それに戦闘で負った傷なら、男の勲章だろうが。

『サスケとやら』
「ひっ!はひっ!」
『サフィを守らんとする、その心意気はよし。だがサフィは我が守護する故、お主も自分の身を大切にせよ。其方らに何か有ればサフィが泣くのだぞ』
「……はい。兄貴ぃ。ぐすっ」
なんでかサスケまで泣いた。

『まあ、良い。サフィ、次はもっと早く我を思い出せ。頼ってもらえねば寂しいであろう』
「うん」
いいのかな。そんなことで頼っても。
『どれ。クゥの土産にひとつ貰っていくとするか。我は基本、人の世にはかかわらぬ。影響が大きすぎるからの』
それなのに、来てくれるんだもんな。
サスケを助けてくれて、ありがとう。

「シフォン、ありがとうな。次はもっと早く呼ぶ」
《そうせよ》
クフと鼻を鳴らすと、スネークジャーキーの胴を咥えて消えてしまった。

「さすが兄貴っすね」
少し茫然としながら呟いたサスケに苦笑いだ。
「ああ、シフォンはビアイラの森の神獣様なんだよ。俺に力を分けてくれた、な。俺がすごいんじゃなくて、シフォンがすげえの。わかっただろ?」
気づいただろ?俺の姿なんかハリボテの幻想だって。

「なに言ってるんすか!すごいのは兄貴っすよ!力があって権力があって血統もよくて……そんなヤツいっぱいいるけど、こんな俺たちみたいのに手を差し出してくれるの、兄貴ぐらいなんすっから!すごいのは兄貴っす!」
「お、おう、そうか。ありがとう」
な、なんか照れる。

あー別の話題、別の話題。

「あー、皆、変わりはないか?」
「はい。皆元気にしてるっすよ。兄貴と同じようにはいかないっすけど、今年の田畑も順調っす」
「そうか」
あー、今年はたくさんできるかなあ。
ちょっとは備蓄したいのが本音だ。

「兄貴」
「ん?」
「兄貴のおかげで、生まれたばかりの乳児までが市民権を取れたでしょう?」
「おう」
そういやそうだったな。
王様が約束守ってくれたんだよな。
「それで、中洲内の他の町の住人からも感謝がたくさん届いてるんすよ。さすが兄貴っすね。兄貴が崇められるの、気持ちいいっす。帰ってきたら驚くっすよ」

「はあ?」
なにそれ、怖い。崇めるって何?

「それでですね、どうしてもお礼をしたいって言うんで、交代交代で、新しい家を建ててもらってるっす。もうすぐ兄貴の豪邸が完成するんで、楽しみにしててください」
豪邸?新しく建ててるってこと?
「働いてくれてる人の報酬とかどうなってんの?」
お前ら無理してないか?いろいろ足りてるのか?

「あ、それは大丈夫っす。なんか帰りに大浴場でひと風呂浴びるのがご褒美みたいになってるっすよ。みんな暇のある時に少しずつって感じですから」
ならいいけどさ。

「一般の人も風呂に浸かりに来るようになったんすけど、ダボスがそれ仕事にならないかってカランさんに相談して、金を取るようになりました」
そういえば、カランが言ってたな。
こいつらに収入があるのはいいことだと思って、許可した記憶がある。

「木造棟を開放して宿泊するのも含めて、宿泊事業も始まったっす。現金の収益が出るようになりました」
そりゃあよかった。
お前らが俺の力を借りなくても、いずれ自立して生活できるようになるのが目標だからな。

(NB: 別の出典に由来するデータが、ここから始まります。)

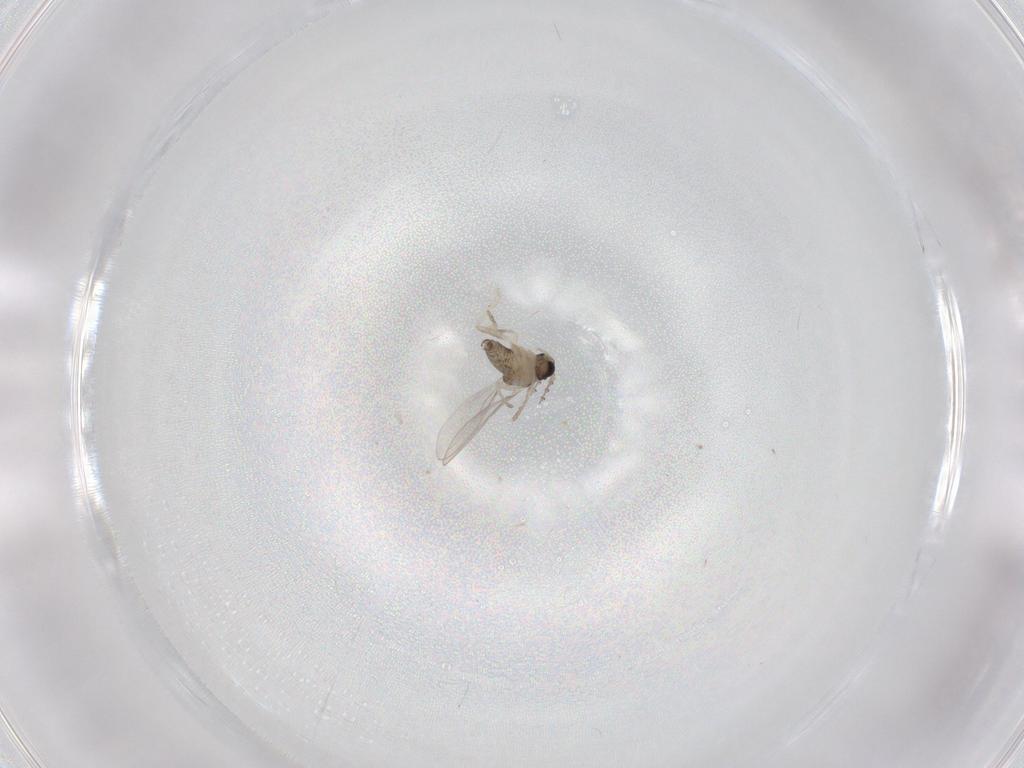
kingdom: Animalia
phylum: Arthropoda
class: Insecta
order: Diptera
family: Cecidomyiidae
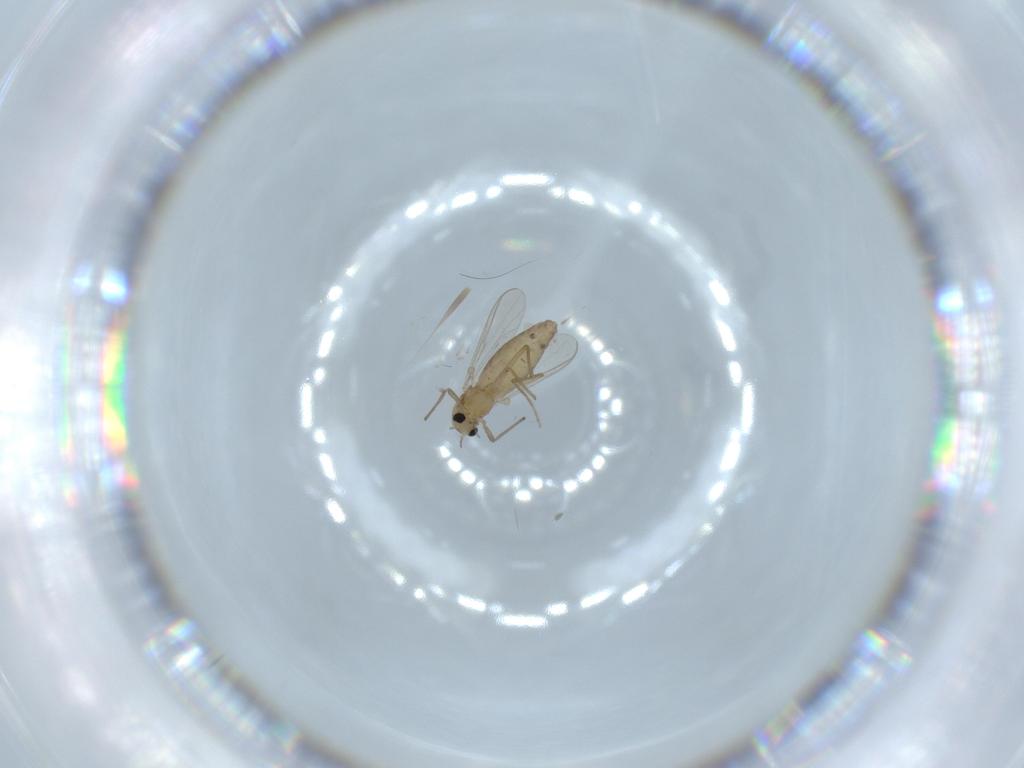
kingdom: Animalia
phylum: Arthropoda
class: Insecta
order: Diptera
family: Chironomidae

「で、兄貴に頼みがあるんすけど、特産物としてモズラ団子を出してんっす。そろそろ在庫がなくなるから、兄貴に加工してもらいたいと思って、いっぱい集めてきたんで」

「わかった。今日俺休みだから、すぐに加工するし持って帰ってくれ」
「はい!」

ちゃんと稼いで、普通の生活ができるようになって、それではじめて自分に自信ってつくもんだ。
仲間が生き生きとしてたら嬉しい。
無条件で俺を受け入れてくれるの、お前らぐらいなんだからな。

楽しそうに生活してる話を聞いて、長期休暇には帰ろうと思う俺だった。